Task instructions. Below are the records. Gather each line that holds "oder".

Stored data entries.

★ ★ ★ ★

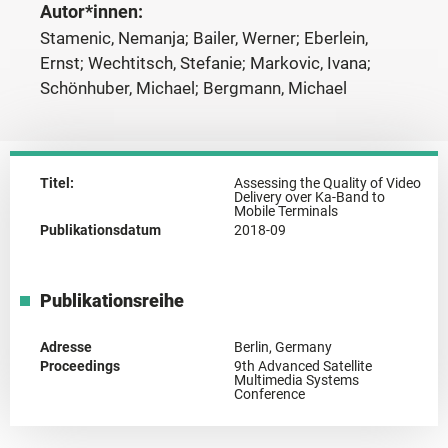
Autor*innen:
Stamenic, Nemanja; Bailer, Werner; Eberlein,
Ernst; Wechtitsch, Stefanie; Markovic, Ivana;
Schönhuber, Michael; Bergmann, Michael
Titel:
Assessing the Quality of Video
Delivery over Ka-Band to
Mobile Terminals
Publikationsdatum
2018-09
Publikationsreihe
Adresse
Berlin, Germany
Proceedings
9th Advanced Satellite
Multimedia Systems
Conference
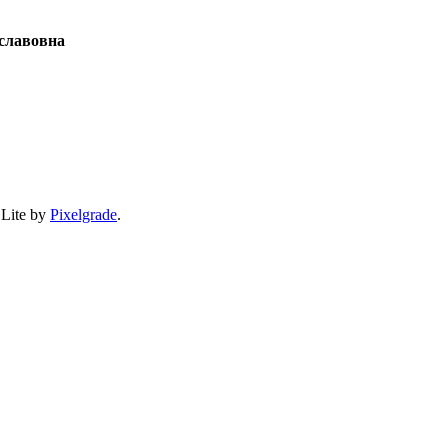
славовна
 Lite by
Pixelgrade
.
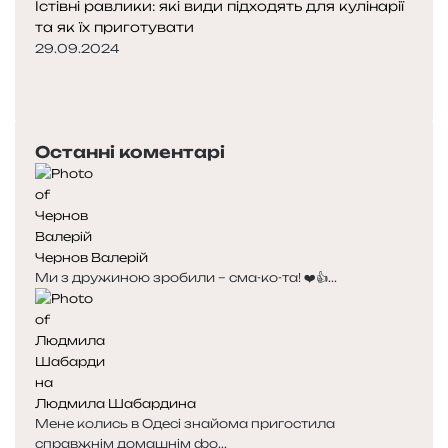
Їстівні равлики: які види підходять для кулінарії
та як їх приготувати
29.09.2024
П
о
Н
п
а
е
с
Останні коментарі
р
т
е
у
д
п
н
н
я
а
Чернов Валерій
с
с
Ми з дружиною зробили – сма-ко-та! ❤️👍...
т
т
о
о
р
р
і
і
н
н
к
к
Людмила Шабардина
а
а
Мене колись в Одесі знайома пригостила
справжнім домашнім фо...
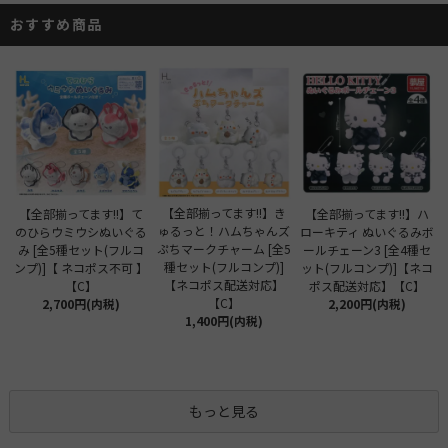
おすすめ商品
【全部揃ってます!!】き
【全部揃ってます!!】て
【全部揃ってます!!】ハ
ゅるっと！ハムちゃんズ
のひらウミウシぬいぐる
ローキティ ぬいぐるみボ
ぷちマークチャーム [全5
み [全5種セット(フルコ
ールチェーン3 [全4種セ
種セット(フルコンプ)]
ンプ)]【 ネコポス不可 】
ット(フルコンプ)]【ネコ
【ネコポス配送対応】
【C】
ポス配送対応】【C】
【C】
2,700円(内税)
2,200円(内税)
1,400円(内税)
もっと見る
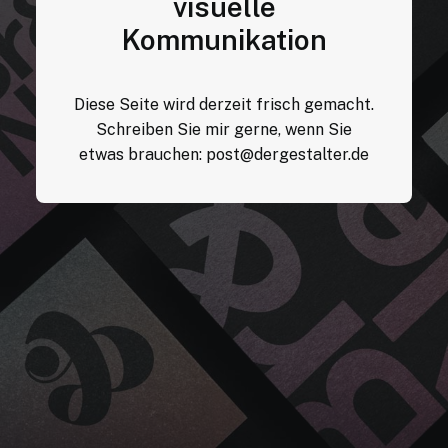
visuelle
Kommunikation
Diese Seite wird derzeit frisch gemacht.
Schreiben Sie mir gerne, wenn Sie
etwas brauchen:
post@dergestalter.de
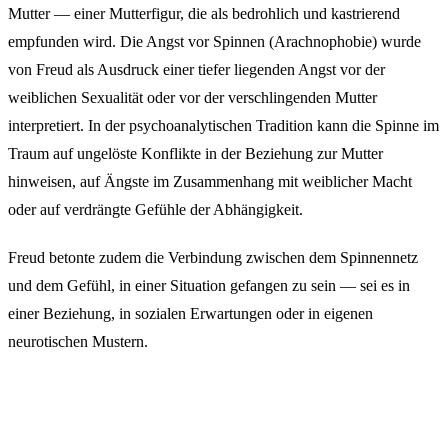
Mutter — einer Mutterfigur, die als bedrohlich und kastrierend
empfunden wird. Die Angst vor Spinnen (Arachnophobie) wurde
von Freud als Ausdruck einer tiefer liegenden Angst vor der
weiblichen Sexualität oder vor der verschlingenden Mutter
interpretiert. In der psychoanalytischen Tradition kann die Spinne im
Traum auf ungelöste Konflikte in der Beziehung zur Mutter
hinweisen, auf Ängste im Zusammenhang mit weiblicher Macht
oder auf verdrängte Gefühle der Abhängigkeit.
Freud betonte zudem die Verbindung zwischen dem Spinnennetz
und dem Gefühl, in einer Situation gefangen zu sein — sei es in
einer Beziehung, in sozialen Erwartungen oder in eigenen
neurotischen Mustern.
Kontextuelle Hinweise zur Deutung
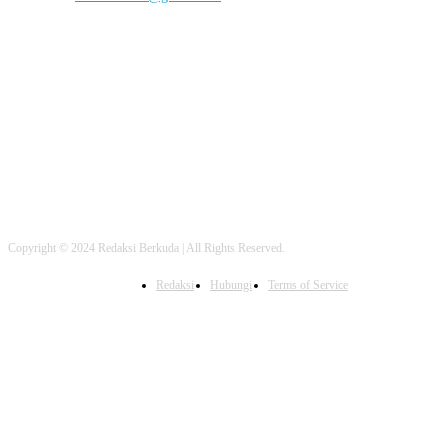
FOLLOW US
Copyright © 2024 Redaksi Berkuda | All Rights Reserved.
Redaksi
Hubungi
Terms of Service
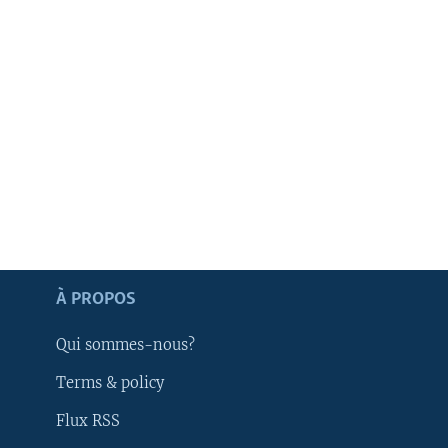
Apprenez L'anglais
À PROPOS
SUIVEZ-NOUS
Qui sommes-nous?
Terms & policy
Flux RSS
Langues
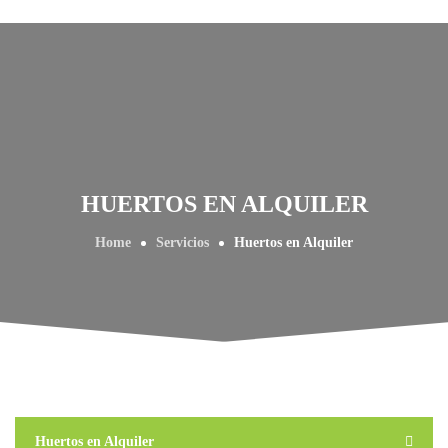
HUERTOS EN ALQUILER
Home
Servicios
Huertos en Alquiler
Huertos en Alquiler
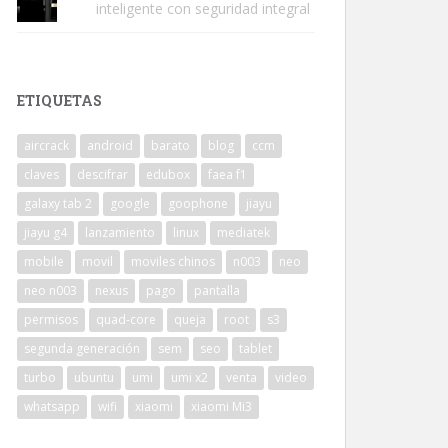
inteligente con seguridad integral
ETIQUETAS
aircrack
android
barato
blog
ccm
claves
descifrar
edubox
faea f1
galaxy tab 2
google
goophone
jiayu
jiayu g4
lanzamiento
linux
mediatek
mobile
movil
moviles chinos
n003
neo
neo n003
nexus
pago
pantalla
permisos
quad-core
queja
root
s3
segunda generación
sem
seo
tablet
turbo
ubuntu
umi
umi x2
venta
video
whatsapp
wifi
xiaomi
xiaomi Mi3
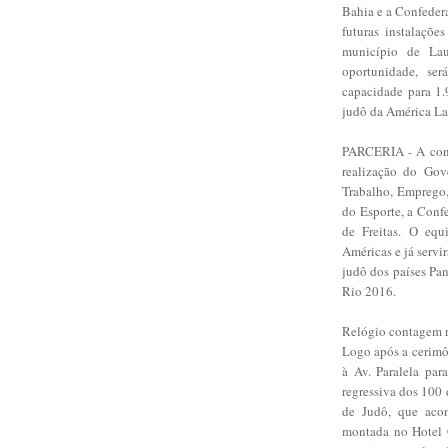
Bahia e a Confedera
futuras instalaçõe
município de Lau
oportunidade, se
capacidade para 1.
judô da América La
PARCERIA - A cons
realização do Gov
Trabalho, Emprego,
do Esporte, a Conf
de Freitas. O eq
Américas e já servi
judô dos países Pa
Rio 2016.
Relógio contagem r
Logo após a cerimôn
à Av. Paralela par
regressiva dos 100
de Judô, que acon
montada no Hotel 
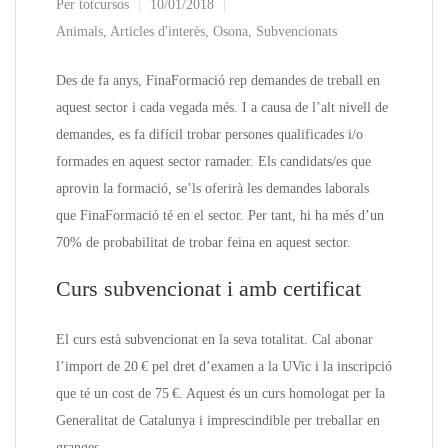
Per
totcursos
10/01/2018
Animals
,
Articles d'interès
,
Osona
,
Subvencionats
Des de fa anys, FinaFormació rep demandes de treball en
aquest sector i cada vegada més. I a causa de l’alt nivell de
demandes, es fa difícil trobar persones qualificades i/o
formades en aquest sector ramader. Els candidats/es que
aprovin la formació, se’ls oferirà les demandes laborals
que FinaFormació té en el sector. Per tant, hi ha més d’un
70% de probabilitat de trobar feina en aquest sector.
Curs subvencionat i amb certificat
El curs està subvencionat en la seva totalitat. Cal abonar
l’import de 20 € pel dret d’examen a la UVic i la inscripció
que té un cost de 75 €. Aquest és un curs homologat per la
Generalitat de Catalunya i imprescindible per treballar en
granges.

★ ★ ★ ★

Written reply.
weiblichen Sexualität oder vor der verschlingenden Mutter
oder auf verdrängte Gefühle der Abhängigkeit.
einer Beziehung, in sozialen Erwartungen oder in eigenen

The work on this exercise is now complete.